Greg – Nada de importante, era do intercambio. Na verdade era sobre a bolsa, e eu não fui
selecionado pra ter bolsa. Sem bolsa eu não tenho como ir. (a parte) Na verdade era do
conservatório. E eu não fui aceito. A parte da bolsa não era mentira, de fato eu não consegui a bolsa
pro Canadá, mas meus pais pagariam ainda assim… (rasga as cartas) se eles soubessem que tinha
sido aprovado.
Catarina – (a parte) É um soco no estômago esse resultado pra mim e pro Greg. O justo seria todo
mundo triste. Não. Eu tô maluca, esqueçam! É melhor pelo menos uma pessoa feliz.
Aline – Aprovada!
Todos – Dubai!
Aline – As vezes uma frustração pode ser mais construtiva que uma conquista. Nunca confie em
quem nunca falhou, são nas falhas que mostramos o que há de melhor e mais verdadeiro em nós. E
também conseguimos enxergar outros caminhos. Descoberta número 6.

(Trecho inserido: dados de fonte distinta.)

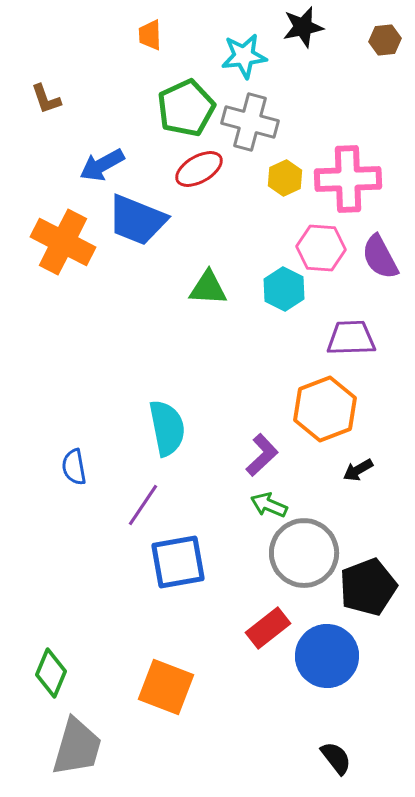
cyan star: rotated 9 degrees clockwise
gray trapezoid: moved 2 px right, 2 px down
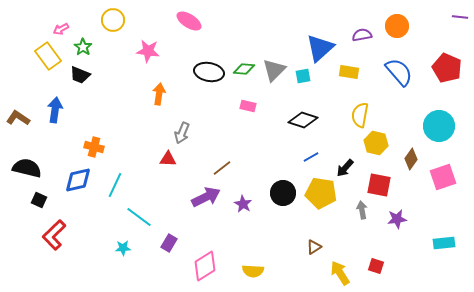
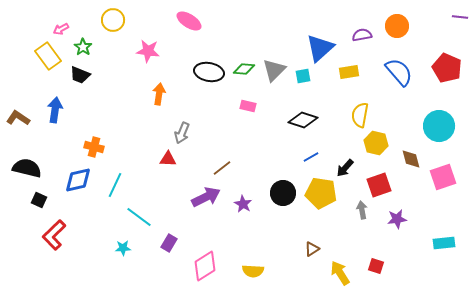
yellow rectangle at (349, 72): rotated 18 degrees counterclockwise
brown diamond at (411, 159): rotated 50 degrees counterclockwise
red square at (379, 185): rotated 30 degrees counterclockwise
brown triangle at (314, 247): moved 2 px left, 2 px down
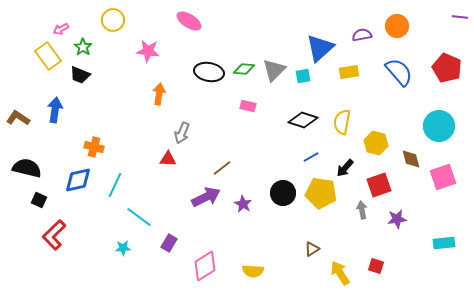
yellow semicircle at (360, 115): moved 18 px left, 7 px down
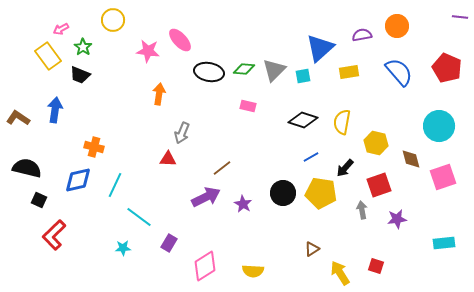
pink ellipse at (189, 21): moved 9 px left, 19 px down; rotated 15 degrees clockwise
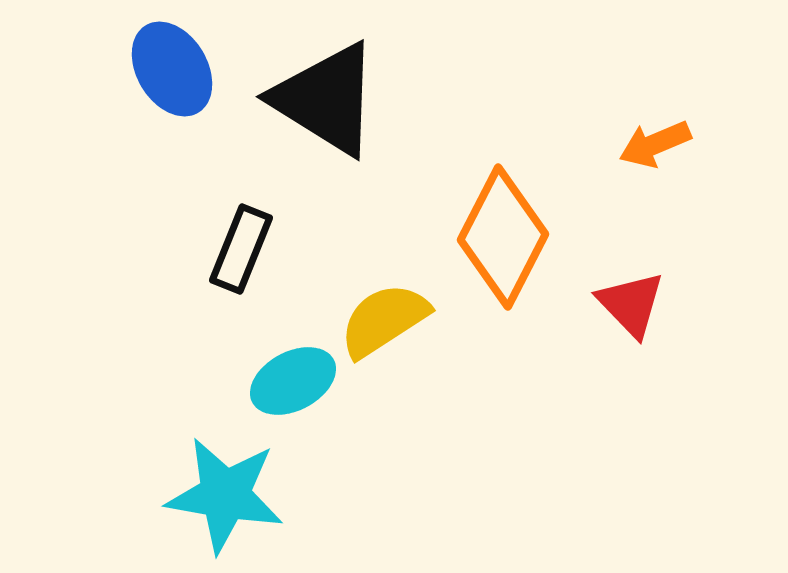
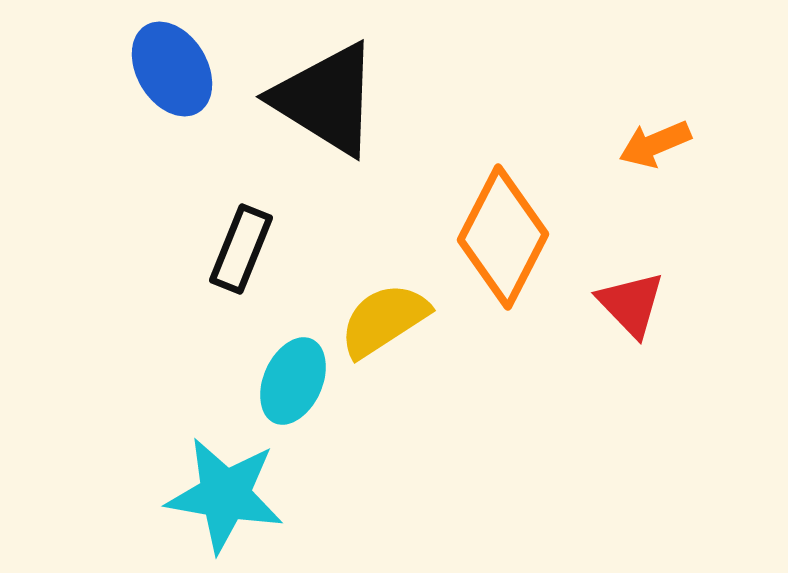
cyan ellipse: rotated 38 degrees counterclockwise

Mudança de tempo ao som de “Dois Cafés” de Tulipa Ruiz e Lulu Santos. Passam as folhas do
calendário e os ponteiros do relógio paras as 15h da tarde.
Epílogo
Catarina – Querida Catarina, que alegria poder falar contigo… que é comigo também, que não sou
mais e que agora é você. (sai da filmagem) Desculpa pode voltar?
Entra Jasmim
Aline – Filmando em 5, 4, 3, 2 e.
Catarina – Querida amiga Cat. Como vai você? Espero que bem, afinal você sou eu e eu espero que
eu esteja bem, você olhe bem sua vida, porque eu estou bem, se eu não estiver bem ai, eu não sei
bem o que eu vou fazer com você que também sou eu, então eu não sei o que eu vou fazer comigo,
mas eu espero.
Entra Gregório
Catarina – Me atrapalhou!
Aline – Corta!
Camila – Pois é né? Quatro meses e tanta coisa né? Como a vida é interessante.
Aline – (a parte) Quando resolvi filmar nosso dia a dia eu não imaginava que teria tantas
descobertas e que aprenderia tanta coisa com esse bando de maluco. Sei bem que nisto tudo que não
há grandes novidades. Nem foi meu intuito revelar o mistério do planeta. Moveu-me apenas o
desejo de contemplação, ainda que tenhamos repetido algumas verdades, que nem por serem eternas
perdem em serem repetidas, cada verdade é única. (volta) Agora vai?
Isabela – Duvido!
Aline – Gravando!
A luz vai morrendo ao som da música que vai aumentando mais enquanto os amigos vão
brincando entre si até a cena se encontrar em estado de trevas.